White Rock, B.C. – Constantine Metal Resources Ltd. (TSX Venture- CEM) (“Constantine” or the “Company”) is pleased to announce that its non-brokered flow-through private placement of 1,500,000 common shares at a price of $0.20 per share for gross proceeds of $300,000 has closed. The shares are subject to a four-month plus one-day hold period from December 18, 2008 in accordance with applicable securities laws.
The proceeds from the sale of the flow-through shares will be used to fund exploration work on the Company’s Munro-Croesus Gold property in Ontario.
The Company’s Palmer project is a world class base metal exploration opportunity in a very accessible part of southeast Alaska. Constantine owns 100% of the Croesus Gold property, including the former Croesus Gold mine, consisting of 22 patented mining claims and leases (416 hectares), located 90 kilometers east of Timmins, Ontario and within the influence of the prolific Porcupine-Destor Deformation zone (PDDZ) that stretches between Timmins Ontario and Val’Dor Quebec.
Please visit the Company’s website (www.constantinemetals.com) for more detailed company and project information.

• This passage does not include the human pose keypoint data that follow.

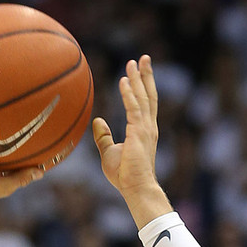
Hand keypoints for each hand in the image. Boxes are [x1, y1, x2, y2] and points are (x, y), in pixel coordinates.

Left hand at [93, 56, 161, 203]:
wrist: (135, 188)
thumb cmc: (124, 175)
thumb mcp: (109, 152)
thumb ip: (103, 136)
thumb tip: (98, 121)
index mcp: (144, 130)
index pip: (145, 103)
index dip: (142, 85)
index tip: (138, 71)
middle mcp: (148, 126)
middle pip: (148, 95)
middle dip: (146, 75)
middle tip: (143, 58)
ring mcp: (145, 129)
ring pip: (142, 97)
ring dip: (138, 78)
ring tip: (133, 62)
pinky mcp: (138, 133)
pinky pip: (133, 108)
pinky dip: (128, 94)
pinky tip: (124, 81)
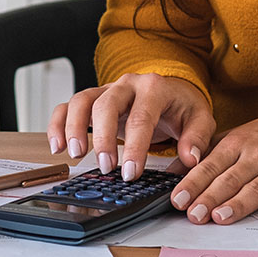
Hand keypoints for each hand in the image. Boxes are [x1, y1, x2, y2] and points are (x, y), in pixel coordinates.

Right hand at [47, 73, 215, 180]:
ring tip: (76, 155)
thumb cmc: (182, 106)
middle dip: (103, 138)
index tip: (131, 172)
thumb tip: (190, 158)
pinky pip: (68, 106)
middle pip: (106, 104)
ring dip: (74, 128)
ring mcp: (106, 89)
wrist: (171, 90)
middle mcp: (127, 84)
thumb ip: (197, 138)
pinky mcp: (93, 99)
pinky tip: (57, 147)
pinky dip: (58, 124)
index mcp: (154, 87)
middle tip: (106, 167)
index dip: (135, 146)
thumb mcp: (200, 119)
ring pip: (81, 100)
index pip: (141, 116)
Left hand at [168, 115, 257, 224]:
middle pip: (231, 178)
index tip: (178, 199)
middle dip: (210, 197)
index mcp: (238, 143)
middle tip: (194, 215)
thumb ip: (205, 155)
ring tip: (221, 217)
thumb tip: (172, 171)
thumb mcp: (234, 139)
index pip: (211, 165)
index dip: (193, 183)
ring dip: (240, 203)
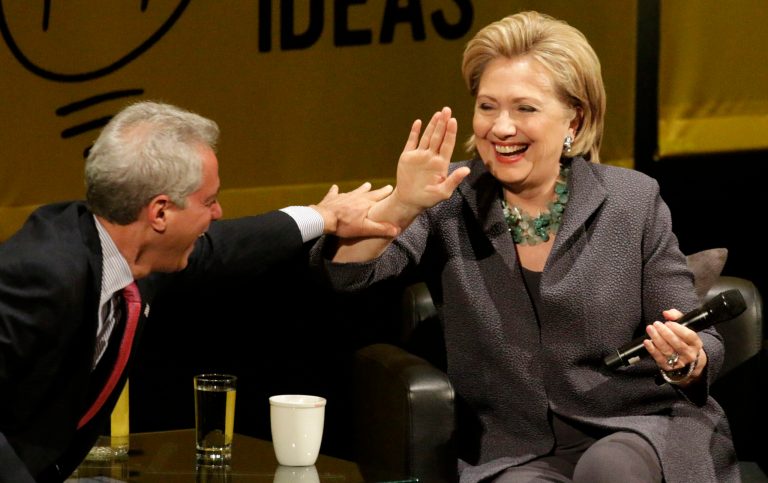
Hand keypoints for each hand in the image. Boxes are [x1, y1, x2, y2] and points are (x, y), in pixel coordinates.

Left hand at [311, 182, 398, 237]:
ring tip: (367, 184)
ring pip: (355, 191)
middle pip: (370, 193)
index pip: (380, 198)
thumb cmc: (344, 225)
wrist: (324, 219)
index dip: (387, 195)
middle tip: (387, 187)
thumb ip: (381, 228)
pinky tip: (335, 187)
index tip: (394, 190)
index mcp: (365, 204)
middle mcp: (357, 197)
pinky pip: (334, 193)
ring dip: (362, 188)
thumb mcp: (365, 229)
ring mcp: (344, 196)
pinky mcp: (332, 198)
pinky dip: (335, 190)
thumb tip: (397, 229)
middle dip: (379, 191)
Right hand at [379, 107, 469, 223]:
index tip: (453, 120)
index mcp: (441, 163)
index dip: (450, 132)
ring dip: (432, 125)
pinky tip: (418, 122)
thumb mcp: (443, 192)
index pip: (447, 144)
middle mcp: (432, 156)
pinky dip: (414, 132)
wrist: (409, 201)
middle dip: (443, 123)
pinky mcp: (408, 156)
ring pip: (427, 136)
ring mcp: (420, 155)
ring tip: (438, 114)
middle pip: (438, 137)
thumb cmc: (428, 199)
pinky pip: (412, 142)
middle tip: (447, 110)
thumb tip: (467, 170)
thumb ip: (454, 180)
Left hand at [642, 309, 707, 383]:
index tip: (668, 322)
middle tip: (656, 324)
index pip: (690, 336)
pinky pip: (659, 358)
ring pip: (667, 350)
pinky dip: (652, 350)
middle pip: (677, 344)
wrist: (685, 359)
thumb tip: (667, 313)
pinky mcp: (669, 367)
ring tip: (650, 329)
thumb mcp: (684, 327)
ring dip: (657, 339)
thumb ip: (677, 317)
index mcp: (696, 344)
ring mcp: (679, 362)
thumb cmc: (683, 339)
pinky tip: (647, 342)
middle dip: (665, 333)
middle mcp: (690, 354)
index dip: (679, 329)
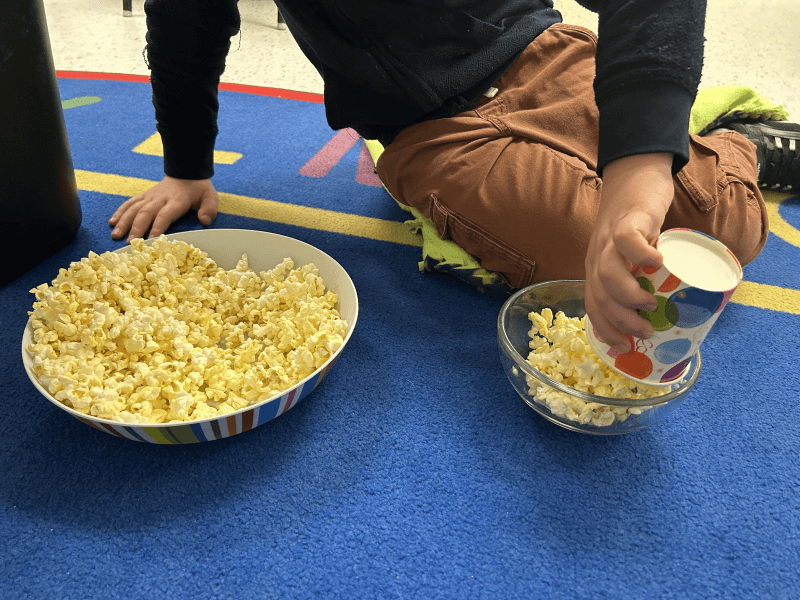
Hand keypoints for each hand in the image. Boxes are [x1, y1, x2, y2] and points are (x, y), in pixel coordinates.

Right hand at [109, 176, 217, 241]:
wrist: (186, 171)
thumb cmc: (198, 189)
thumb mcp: (210, 197)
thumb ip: (209, 209)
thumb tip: (204, 221)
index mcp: (176, 201)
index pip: (164, 215)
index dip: (157, 227)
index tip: (151, 240)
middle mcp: (160, 199)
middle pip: (145, 213)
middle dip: (137, 228)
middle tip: (130, 243)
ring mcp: (150, 197)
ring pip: (134, 208)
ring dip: (124, 222)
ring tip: (115, 235)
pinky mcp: (144, 196)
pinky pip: (130, 203)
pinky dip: (120, 212)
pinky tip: (112, 222)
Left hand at [584, 153, 673, 352]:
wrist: (634, 176)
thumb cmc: (636, 223)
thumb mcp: (630, 255)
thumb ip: (641, 277)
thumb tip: (665, 311)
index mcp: (596, 268)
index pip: (593, 304)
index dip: (605, 328)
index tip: (624, 347)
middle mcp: (597, 255)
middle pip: (600, 294)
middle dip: (620, 320)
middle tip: (645, 331)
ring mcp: (610, 238)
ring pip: (608, 272)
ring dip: (628, 295)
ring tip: (651, 304)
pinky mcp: (628, 219)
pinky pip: (628, 240)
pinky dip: (642, 255)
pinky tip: (659, 263)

Aris Morfopoulos, Chief Financial Officer
Telephone: (604) 629-2348
The TSX Venture Exchange does not accept responsibility for the adequacy or accuracy of this release. No stock exchange, securities commission or other regulatory authority has approved or disapproved the information contained herein. The news release includes certain “forward-looking statements”. All statements other than statements of historical fact included in this release, including, without limitation, statements regarding potential mineralization, exploration results and future plans and objectives of Constantine are forward-looking statements that involve various risks and uncertainties. There can be no assurance that such statements will prove to be accurate and actual results and future events could differ materially from those anticipated in such statements. Important factors that could cause actual results to differ materially from Constantine’s expectations are exploration risks detailed herein and from time to time in the filings made by Constantine with securities regulators.